Rakhine: Chinese-style family planning to contain Rohingya Muslims
Yangon (AsiaNews/Agencies) - Authorities in western Myanmar's Rakhine state, have introduced a local regulation setting a two-child limit on Rohingya families in a bid to restrict population growth among the Muslim minority group.
The state in the recent past was scene of ethnic and sectarian violence between the Buddhist majority and the Muslim minority, with hundreds of casualties and displaced persons. Rohingya families, who still do not have the rights to full citizenship unlike other minorities in the country, would be allowed only two children. Family planning was proposed in recent weeks with the aim of easing sectarian tensions and contain the presence of a minority whose members are seen as "illegal immigrants".
The measure, which is part of a policy against Sunni polygamy, should come into effect in coming days in Maungdaw District, Rakhine State, which includes the towns of Maungdaw and Buthidaung.
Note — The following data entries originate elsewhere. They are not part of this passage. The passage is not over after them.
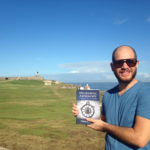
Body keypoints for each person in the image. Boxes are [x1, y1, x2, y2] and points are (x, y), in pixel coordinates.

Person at [72, 45, 150, 150]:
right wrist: (84, 112)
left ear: (137, 64)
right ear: (112, 66)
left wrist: (105, 126)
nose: (125, 66)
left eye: (130, 62)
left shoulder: (146, 93)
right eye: (119, 62)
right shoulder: (108, 95)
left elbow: (140, 139)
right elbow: (102, 122)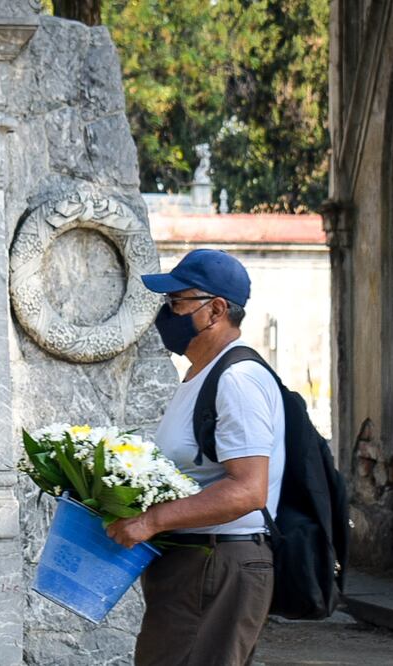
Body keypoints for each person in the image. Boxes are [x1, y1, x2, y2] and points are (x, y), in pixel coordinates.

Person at [106, 248, 286, 665]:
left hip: (216, 564)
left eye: (177, 302)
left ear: (216, 310)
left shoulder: (237, 379)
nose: (167, 314)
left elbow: (247, 490)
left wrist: (150, 521)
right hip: (195, 565)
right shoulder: (202, 374)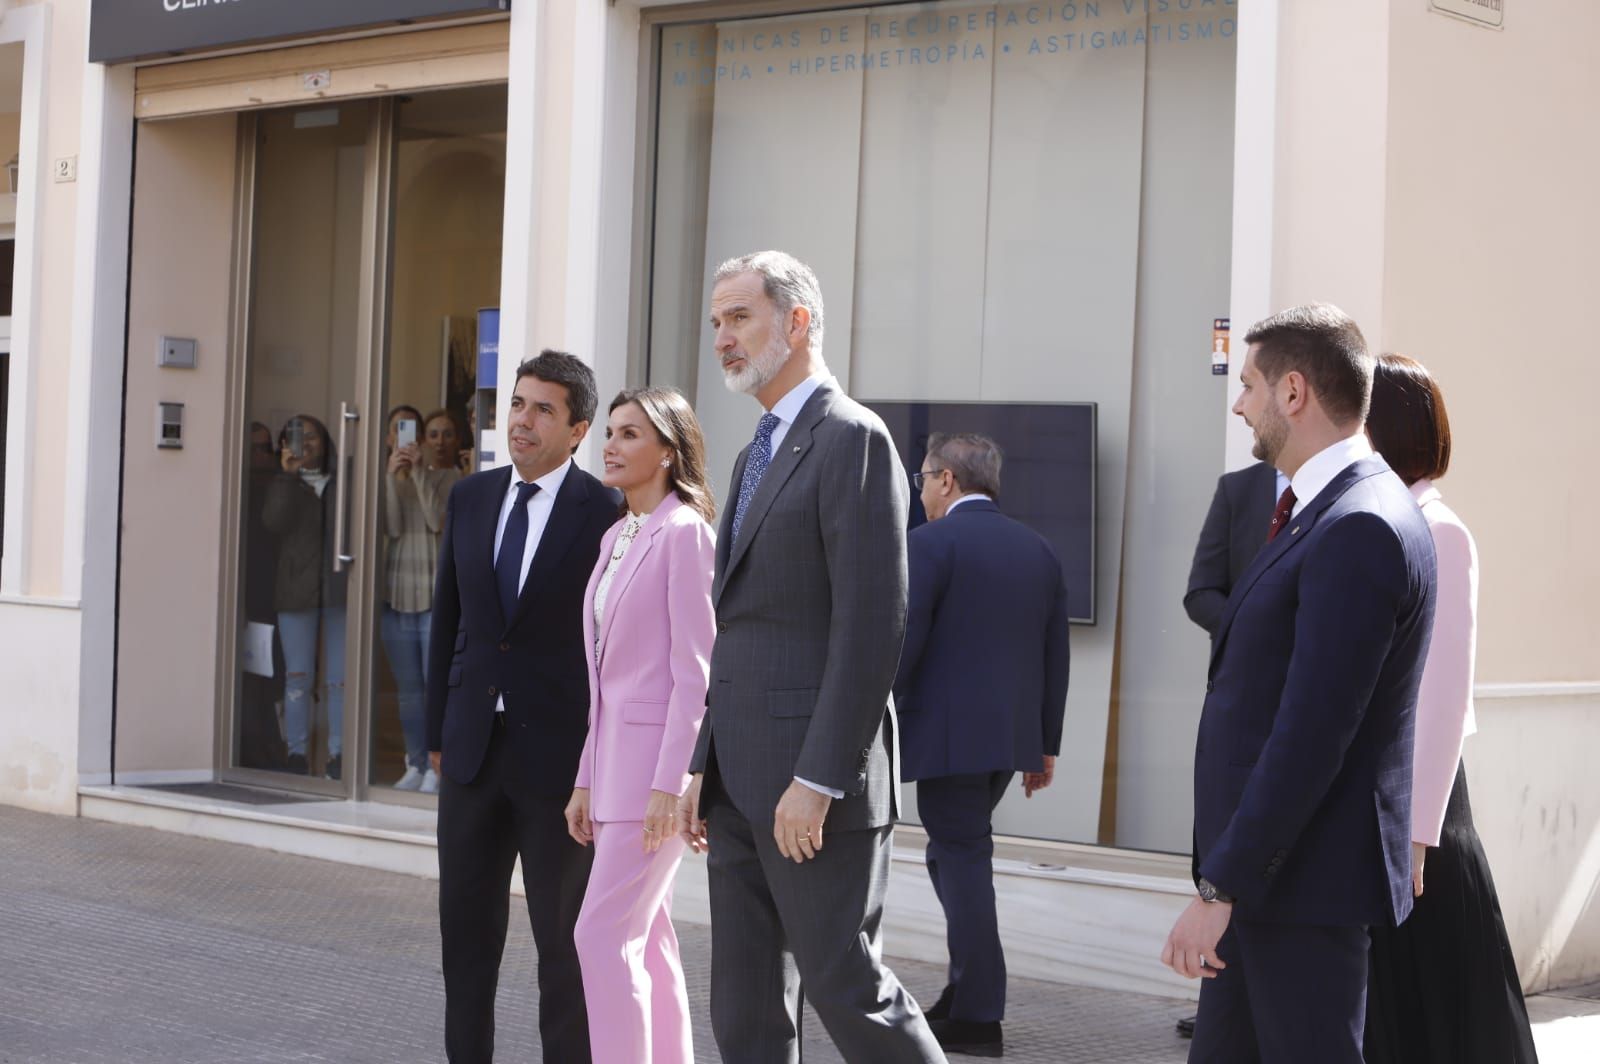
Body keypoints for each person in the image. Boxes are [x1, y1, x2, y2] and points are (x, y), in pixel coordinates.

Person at [676, 250, 945, 1063]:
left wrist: (820, 778)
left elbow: (872, 626)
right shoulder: (758, 446)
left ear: (796, 322)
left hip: (810, 790)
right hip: (737, 783)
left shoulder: (851, 439)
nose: (722, 337)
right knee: (746, 1010)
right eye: (716, 321)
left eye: (739, 317)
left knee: (849, 993)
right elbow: (744, 626)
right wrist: (703, 762)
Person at [1163, 303, 1438, 1064]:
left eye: (1248, 383)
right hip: (1270, 887)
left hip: (1301, 889)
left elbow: (1311, 735)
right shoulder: (1326, 508)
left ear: (1293, 393)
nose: (1238, 400)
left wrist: (1220, 888)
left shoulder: (1359, 523)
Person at [426, 350, 619, 1064]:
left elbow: (613, 650)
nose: (522, 421)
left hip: (561, 765)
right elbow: (449, 621)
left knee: (564, 951)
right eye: (517, 404)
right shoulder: (471, 499)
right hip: (472, 752)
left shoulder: (605, 513)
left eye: (543, 410)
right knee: (465, 944)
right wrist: (436, 733)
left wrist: (602, 761)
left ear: (578, 430)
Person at [1361, 353, 1538, 1064]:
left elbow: (1443, 690)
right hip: (1394, 805)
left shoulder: (1440, 530)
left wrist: (1417, 834)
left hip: (1422, 815)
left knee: (1438, 1011)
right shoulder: (1389, 517)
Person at [893, 432, 1071, 1057]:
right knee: (954, 855)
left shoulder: (931, 542)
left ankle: (978, 1014)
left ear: (947, 480)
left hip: (948, 739)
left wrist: (872, 712)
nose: (919, 492)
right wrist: (1044, 743)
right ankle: (964, 994)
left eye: (921, 479)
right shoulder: (1038, 549)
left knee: (961, 858)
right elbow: (1056, 654)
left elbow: (906, 644)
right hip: (1006, 742)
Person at [564, 387, 718, 1064]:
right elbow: (604, 684)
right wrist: (584, 781)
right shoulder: (617, 535)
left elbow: (697, 673)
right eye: (612, 432)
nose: (612, 445)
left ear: (667, 450)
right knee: (647, 939)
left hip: (652, 777)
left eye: (630, 434)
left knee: (600, 937)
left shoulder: (685, 533)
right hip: (613, 772)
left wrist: (674, 781)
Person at [1174, 458, 1282, 1040]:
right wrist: (1257, 625)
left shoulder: (1351, 494)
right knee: (1225, 844)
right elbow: (1199, 592)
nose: (1241, 402)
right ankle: (1224, 997)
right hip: (1240, 703)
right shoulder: (1240, 490)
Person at [381, 406, 461, 792]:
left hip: (432, 598)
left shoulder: (453, 479)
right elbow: (393, 526)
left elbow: (435, 522)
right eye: (432, 434)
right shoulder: (393, 478)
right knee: (409, 691)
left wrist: (416, 474)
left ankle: (435, 766)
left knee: (434, 689)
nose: (438, 442)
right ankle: (413, 761)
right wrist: (391, 475)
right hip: (397, 596)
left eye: (447, 434)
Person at [262, 414, 346, 779]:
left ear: (326, 441)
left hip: (340, 589)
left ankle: (339, 754)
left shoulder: (344, 481)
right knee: (298, 677)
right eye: (295, 438)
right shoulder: (284, 482)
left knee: (339, 679)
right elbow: (274, 523)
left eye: (311, 437)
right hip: (295, 591)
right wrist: (286, 476)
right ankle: (296, 754)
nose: (305, 445)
Both are located along the border with the Bangladesh, an area inhabited largely by members of the Rohingya Muslim group, the only ethnic minority subject to the "two-children law."
Rakhine State spokesman Win Myaing said that the measures should help stop the Rohingya's "rapid population growth" and are in line with recommendations made by the central government.
Since June last year, the area has been the scene of violent clashes between Buddhists and Burmese Rohingya Muslims (about 800,000 throughout Myanmar) that killed at least 200 people and displaced another 140,000.
However, for US-based Human Rights Watch (HRW), the authorities are engaged in virtual "ethnic cleansing" in the area.
Ostensibly, the crisis is rooted in ethnic differences between majority Buddhists and minority Rohingya. The latter are commonly referred to as "Bengalis" or by the pejorative 'Kalar'. Not only are they Muslim, but they are also darker in complexion and culturally different from ethnic Rakhinese.
But there is more. Certain economic interests could be stirring up sectarian tensions in Rakhine state, one of the poorest and least developed of all of Myanmar, as it has untapped natural resources, including large oil and natural gas reserves.
Burmese authorities have already planned to build a pipeline from the Kyaukphyu Special Economic Zone (SEZ) to Kunming, in the Chinese province of Yunnan. Two other SEZs exist, one in Thilawa and the other in Dawie.
The pipeline should be operational by 2015 and avoid the need to move Middle Eastern oil through the Strait of Malacca.